The possibilities of terrorism threats are unjustified and there is no explanation as to how Gripen fighter jets would be used to fight cyber-attacks or terrorist attacks on domestic soil. While the budget and mandate of the Directorate of Intelligence Service, Anti-Poaching Unit and the Police (SSG) also includes cross border crime the Minister of Defence avoids elaborating specifically on how the fighter jets would be used in such expeditions bearing in mind the argument that a military attack from our neighbours is unlikely.

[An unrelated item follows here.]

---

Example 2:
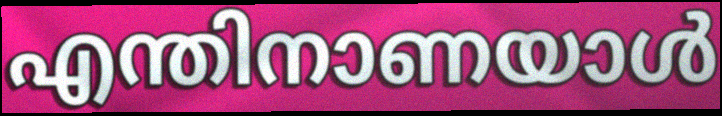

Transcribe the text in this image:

എന്തിനാണയാൾ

The BDF and related security forces have been praised in recent years on their effective border patrol operations that have seen the decline in crime mostly in the northern region where they are primarily concerned in curtailing the influx of Zimbabweans escaping the wrath of the country’s ailing economy.
The force has used drones and mini aircraft along with foot soldiers to prevent poaching which has been seen by most nations as a successful operation prompting relocations of rhinos from South Africa to Botswana.

 
 What Peace Keeping Missions?
Kgathi goes further to state that in the past BDF has participated in United Nations  peace keeping missions and that, “experiences arising out  of  these  missions  have  taught  us  that  force  protection  is  of  paramount importance in such missions.  We should thus send into such missions a well-equipped and resourced defence force, capable of taking care of itself and those it sent to protect.”
He pointed out that the nature of  the battlefield has transformed over the years, particularly in respect to  technology,  this  necessitates  the  BDF  replacing  its  aging  and  obsolete weaponry  in  particular  the  air  defence,  manoeuvre  and  communication systems and airspace surveillance.
Kgathi’s response completely avoids pointing out that for the past 10 years Botswana has never participated in militant peace keeping missions. According to the Botswana Government Portal on Peacekeeping Missions, the first mission was in 1992, Operation Restore Hope in Somalia and Juba, South Sudan then BDF conducted operational exercises such as “Exercise Thokgamo” in June 2005 in which SADC member states participated while some of its personnel were serving on an African Union Liaison Mission in Ethiopia/Eritrea and a military observers role in Darfur, Sudan.
From 1993 to 1994, the BDF was deployed to Rwanda as observers only. The same year, BDF troops participated in a UN peacekeeping operation in Mozambique and ‘Operation BOLEAS’ a SADC military intervention in Lesotho in 1998.
Military experts posit that our lack of participation in peace keeping missions fails to justify the expense of an attack aircraft. Kgathi does not explain the use of the Gripen jet fighter, a heavily armed attack aircraft as opposed to cargo aircraft and helicopters traditionally used for peacekeeping missions.
“The Gripen is specifically used for reconnaissance and open terrain battle, it is also a bomber. The spending is misplaced for such missions,” says one military expert who declined to be named.
According to the National Interest Magazine, a military publication, SAAB announced in 2015 that it was seeking to dispose of between 200 -400 of the Gripen C and D model frames made obsolete by their newer model the JAS-39E/F Gripen NG. Botswana is seeking to purchase the former planes.